-- Source data follows --

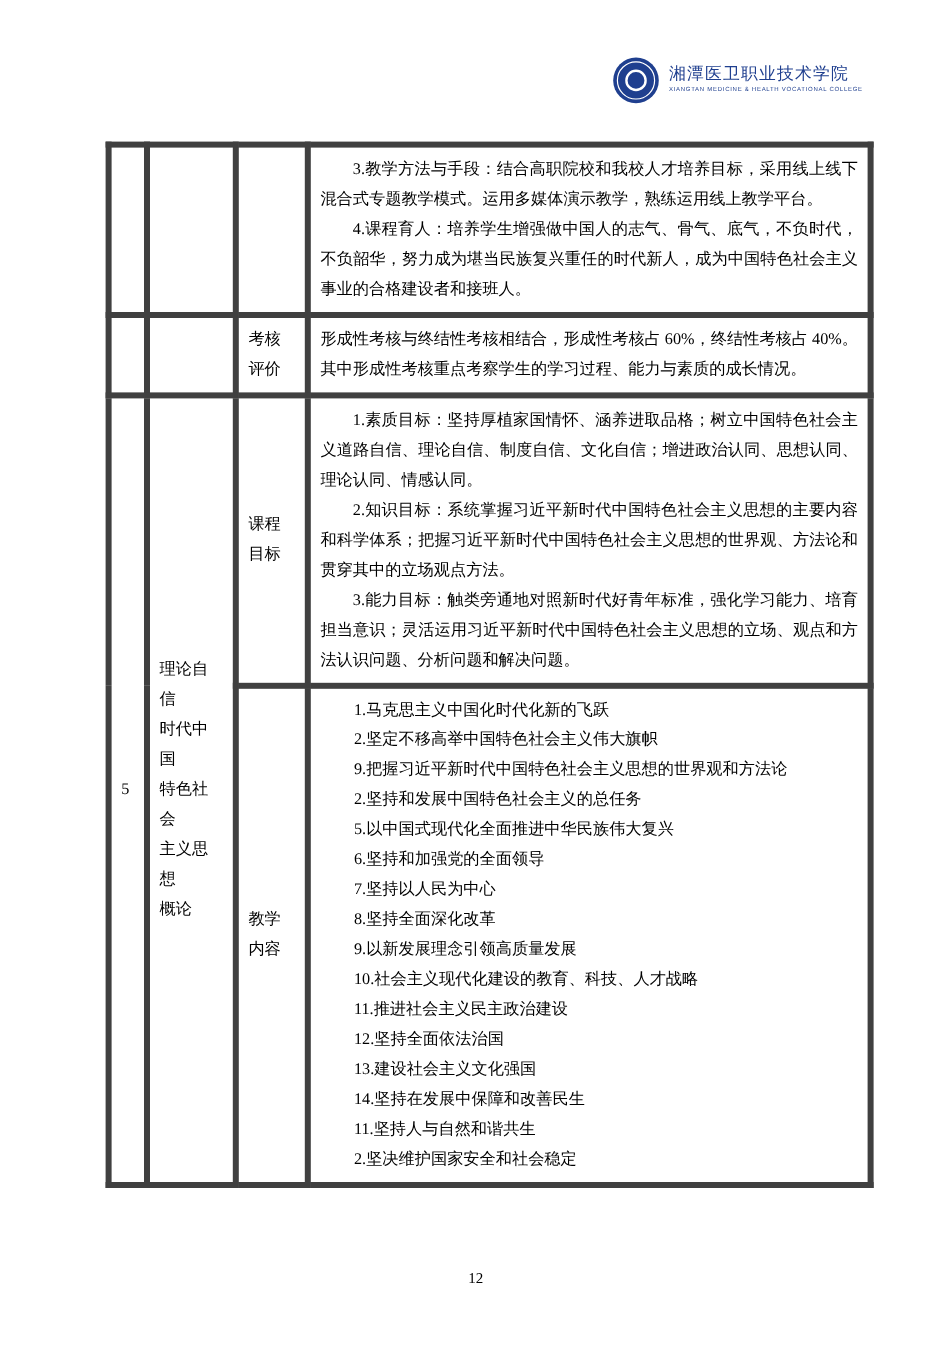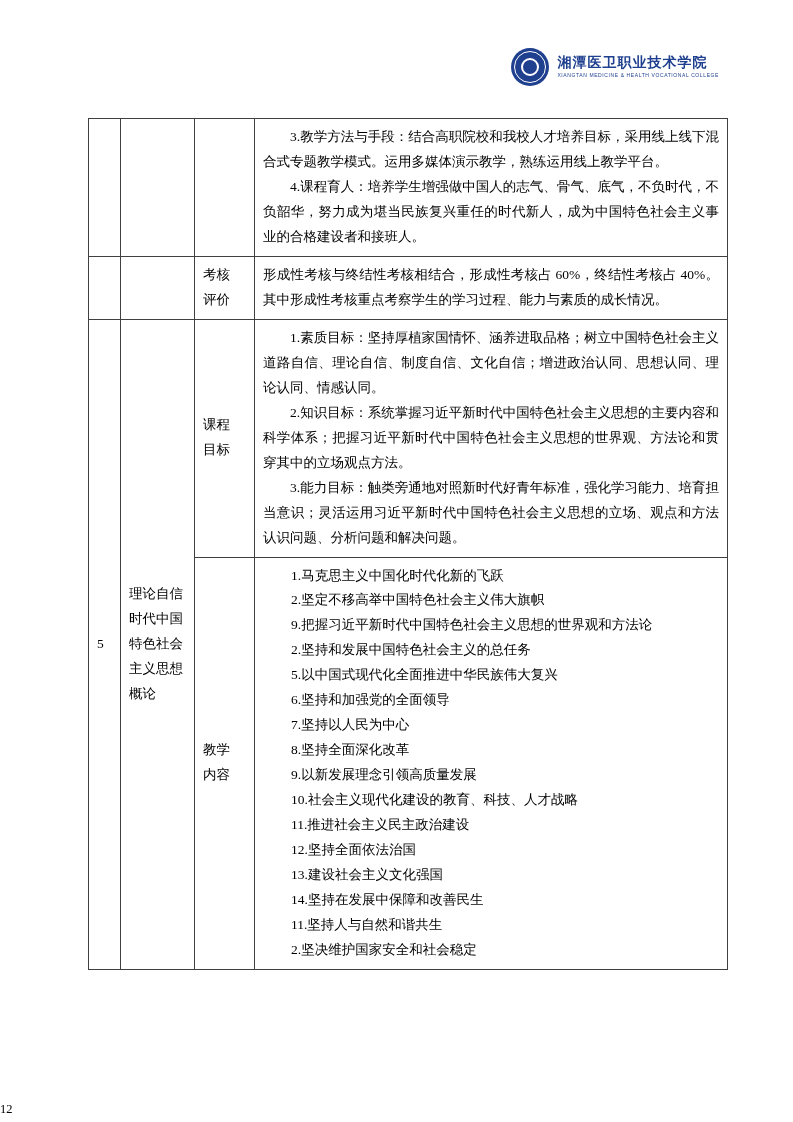--- a/index.html
+++ b/index.html
@@ -61,7 +61,7 @@
   .logo-cn {
     font-family: "Liberation Serif", "DejaVu Serif", serif;
     font-size: 14px;
-    font-weight: bold;
+    font-weight: normal;
     color: #1f3f8f;
     letter-spacing: 1px;
     white-space: nowrap;

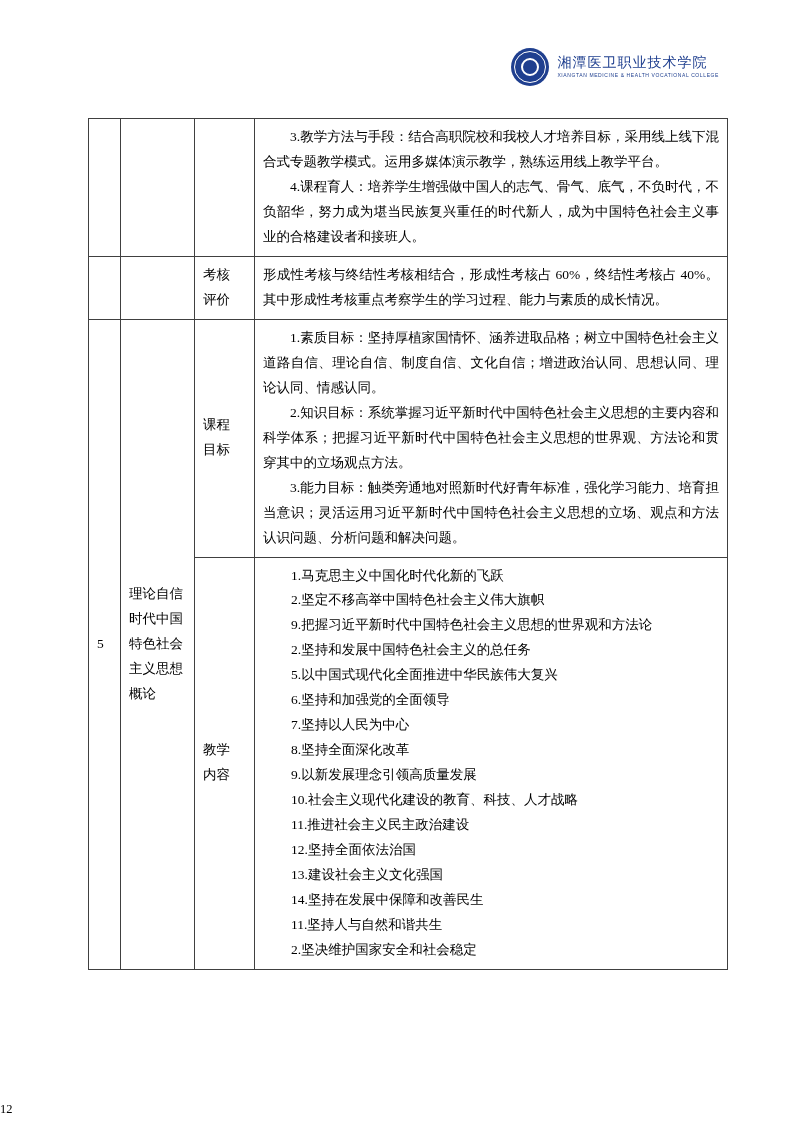--- a/index.html
+++ b/index.html
@@ -85,7 +85,7 @@
     table-layout: fixed;
   }
   .doc-table td {
-    border: 1px solid #404040;
+    border: 5px solid #404040;
     vertical-align: middle;
     padding: 6px 8px;
     font-size: 13.5px;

-- Source data concluded --

* **Your task**:
Find the string "font" in the records, then copy each line where it occurs.

* **Solution to this task**:
     font-family: "Liberation Serif", "DejaVu Serif", serif;
     font-size: 14px;
-    font-weight: bold;
+    font-weight: normal;
     font-size: 13.5px;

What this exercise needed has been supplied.